═════ GIVEN TEXT ═════
I am writing a cache module in PHP. It tries to write a cache with a $string+timestamp
as a filename.
I don't have problem with writing the cache.
The problem is, I do a foreach loop to get the cache that I want.
This is the logic that I use for getting the cache:
foreach ($filenames as $filename){
if(strstr($filename,$cachename)){//if found
if(check_timestamp($filename,time()))
display_cace($filename);
break;
}
}
But when it tries to get and read the cache, it slows the server down. Imagine that I have 10000 cache files in a folder, and I need to check for every file in that cache folder.
In other words, I write the cache file with this format filename_timestamp
. For example: cache_function_random_news_191982899010
in a folder ./cache/
.
When I want to get the cache, I only pass cache_function_random_news_
and check recursively on that folder. If I find something with that needle on a file name, display it, and break.
But checking recursively on a 10000 files in a folder is not a good thing, right?
What's the best way of doing this?
Do not store the timestamp as part of the filename, but store it in the file together with the cached content in some format that makes sense to you. For example:
File /cache/cache_function_random_news
:
191982899010
stored content
The first line of the file contains the timestamp, which you can read when needed, e.g. when cleaning the cache periodically. The rest of the file contains the cached content. Another possibility would be to use serialized arrays. Either way, this makes it trivial to read the cache:
if (file_exists('cache/cache_function_random_news')) ...
═════ ENTRIES ═════
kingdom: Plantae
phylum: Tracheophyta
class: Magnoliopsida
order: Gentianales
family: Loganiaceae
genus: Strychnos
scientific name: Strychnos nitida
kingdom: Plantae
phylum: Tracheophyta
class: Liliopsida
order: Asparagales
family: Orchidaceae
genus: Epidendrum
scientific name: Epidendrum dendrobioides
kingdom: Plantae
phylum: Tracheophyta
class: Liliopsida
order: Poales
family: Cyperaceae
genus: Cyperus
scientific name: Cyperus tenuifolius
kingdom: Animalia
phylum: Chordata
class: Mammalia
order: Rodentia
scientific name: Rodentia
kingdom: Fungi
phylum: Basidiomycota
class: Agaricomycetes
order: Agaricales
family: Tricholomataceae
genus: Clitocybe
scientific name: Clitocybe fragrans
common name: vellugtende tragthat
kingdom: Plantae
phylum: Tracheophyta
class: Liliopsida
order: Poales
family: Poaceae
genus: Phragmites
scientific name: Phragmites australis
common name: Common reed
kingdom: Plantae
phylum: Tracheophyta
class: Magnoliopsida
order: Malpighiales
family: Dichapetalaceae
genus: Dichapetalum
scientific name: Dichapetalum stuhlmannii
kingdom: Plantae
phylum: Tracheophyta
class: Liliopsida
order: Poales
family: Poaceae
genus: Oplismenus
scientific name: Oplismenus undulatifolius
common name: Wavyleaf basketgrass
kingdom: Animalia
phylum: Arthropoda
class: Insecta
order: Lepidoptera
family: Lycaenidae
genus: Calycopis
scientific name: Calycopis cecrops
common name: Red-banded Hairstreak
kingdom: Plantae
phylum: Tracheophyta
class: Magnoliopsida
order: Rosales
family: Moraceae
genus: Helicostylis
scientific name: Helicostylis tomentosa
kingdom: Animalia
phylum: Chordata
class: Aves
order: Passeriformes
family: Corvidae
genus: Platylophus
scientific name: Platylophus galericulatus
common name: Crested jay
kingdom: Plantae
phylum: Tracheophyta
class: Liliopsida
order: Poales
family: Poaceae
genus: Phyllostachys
═════
## SHORT TASK 1:
In the PHP caching discussion above, why does retrieving a cache slow the server down? Respond in one to three sentences.
## SHORT TASK 2:
Print the lines of the records verbatim, beginning with the line that contains "common name: Common reed" and continuing through the last line of the records.

## WRITTEN SOLUTION 1:
To retrieve a cache, every file in the cache folder must be checked for a filename containing the requested prefix. With as many as 10000 cache files in the folder, checking each one slows the server down.

## WRITTEN SOLUTION 2:
common name: Common reed
kingdom: Plantae
phylum: Tracheophyta
class: Magnoliopsida
order: Malpighiales
family: Dichapetalaceae
genus: Dichapetalum
scientific name: Dichapetalum stuhlmannii
kingdom: Plantae
phylum: Tracheophyta
class: Liliopsida
order: Poales
family: Poaceae
genus: Oplismenus
scientific name: Oplismenus undulatifolius
common name: Wavyleaf basketgrass
kingdom: Animalia
phylum: Arthropoda
class: Insecta
order: Lepidoptera
family: Lycaenidae
genus: Calycopis
scientific name: Calycopis cecrops
common name: Red-banded Hairstreak
kingdom: Plantae
phylum: Tracheophyta
class: Magnoliopsida
order: Rosales
family: Moraceae
genus: Helicostylis
scientific name: Helicostylis tomentosa
kingdom: Animalia
phylum: Chordata
class: Aves
order: Passeriformes
family: Corvidae
genus: Platylophus
scientific name: Platylophus galericulatus
common name: Crested jay
kingdom: Plantae
phylum: Tracheophyta
class: Liliopsida
order: Poales
family: Poaceae
genus: Phyllostachys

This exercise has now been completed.